Mahmoud, adding fried chicken pieces to a sandwich, told Al-Monitor, “I worked in many media and social institutions but under contracts. I never had a steady job, so I suddenly found myself jobless, and this is why we started thinking about a mobile eatery.”

Moath said that the idea came from a show on National Geographic. While watching, they noticed the popularity of trucks in European cities. “I do not deny that I initially felt ashamed, but when I saw how happy people were for us, I felt great satisfaction,” Moath said.

The brothers sell four types of sandwiches that come in different sizes, with or without cheese. All sandwiches include fried chicken marinated in their special sauce and served with fries, pickles and garlic dip. Mahmoud said, “We tried several types of sauces for our fried chicken, and in the end we decided on this one, which we consider our secret sauce. It is the one that people liked the most.”

One customer, Anas Akileh, was ordering a large sandwich when he saw Al-Monitor’s crew. He said, “We know when the food truck arrives in each area through its Facebook page, and I wait for it to buy my lunch, because I work in a shop nearby.” He praised the price of the sandwiches, noting that the most expensive one costs $2.

The truck crew consists of a driver and the two brothers, who work the truck’s window. They wear green and yellow uniforms to brand their business. A friend of theirs takes phone orders for deliveries out of an office in al-Thalatheen Street in Gaza City.

Moath told Al-Monitor, “I studied software and databases at the University College of Applied Sciences, but I did not find the right job.
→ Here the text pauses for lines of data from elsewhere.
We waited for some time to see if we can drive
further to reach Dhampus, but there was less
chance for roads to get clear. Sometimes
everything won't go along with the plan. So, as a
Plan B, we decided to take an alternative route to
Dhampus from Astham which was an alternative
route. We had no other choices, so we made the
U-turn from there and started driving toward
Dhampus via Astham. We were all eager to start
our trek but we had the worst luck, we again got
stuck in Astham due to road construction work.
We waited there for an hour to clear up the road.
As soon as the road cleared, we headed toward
Many employers gave me empty promises, but no one helps youths find work. This is why we came up with this project as a family, and we are watching as it gradually succeeds.”

According to a 2015 report by the Palestinian Central Bureau of Statistics, the proportion of unemployed people 15 to 29 years old stood at 30.2%. According to gender in that age group, 25% of men and 60.4% of women were found to be unemployed. The data also showed a significant disparity between the West Bank, with 18.2% unemployment, and Gaza, with 51.5% unemployment.

Al-Monitor observed the food truck in the Midan Falasteen Square in Gaza City and in Omar al-Mukhtar Street, in the Rimal district. In both places, people warmly welcomed it. Some wanted to buy a meal, others were just curious. Still others took selfies with the food truck, given its novelty on the streets of Gaza.

Asked about expenses, Mahmoud said, “It cost us more than $7,000, which our family lent to us. The tuk-tuk, a small truck, cost us a lot, and we had to alter it on the inside to make it restaurant-like. We bought tin and wood panels and helped engineers design the space of a meter and a half in a way to fit a frying pan and a sink. We also installed a battery for our electricity usage.”

Mahmoud said that the most beautiful thing about their work is the turnout of people, many of whom ask to take selfies with them. The hardest thing, however, is the issue of gas. Every week, they need a new gas cylinder, and the municipality sometimes insists on their moving the truck, which has an official license from the Ministry of Health.

With the help of the women in their family, which consists of 14 members living in one house, every night Mahmoud and Moath prepare 9 kilograms of marinated chicken that they will fry en route to each of their destinations the following day.

“Necessity is the mother of invention” is how Moath summarized his family's experience. He called on young people to remain hopeful and to pursue their ideas, no matter how crazy they might sound, because where there is a will, there is always a way.

A few days after the two brothers began operating their truck in Gaza, Khaldoun Barghouti and Abdel-Rahman Bibi, two former prisoners in Israeli jails, started a food truck in the West Bank that they named the Food Train.

Mahmoud may not have got the chance to stand in front of the camera as a journalist, but he managed to become a subject for the media to write about and cameras to film. His brother concluded by saying, “Do not wait for your dream to come true. You have to make it come true. That's what we did.”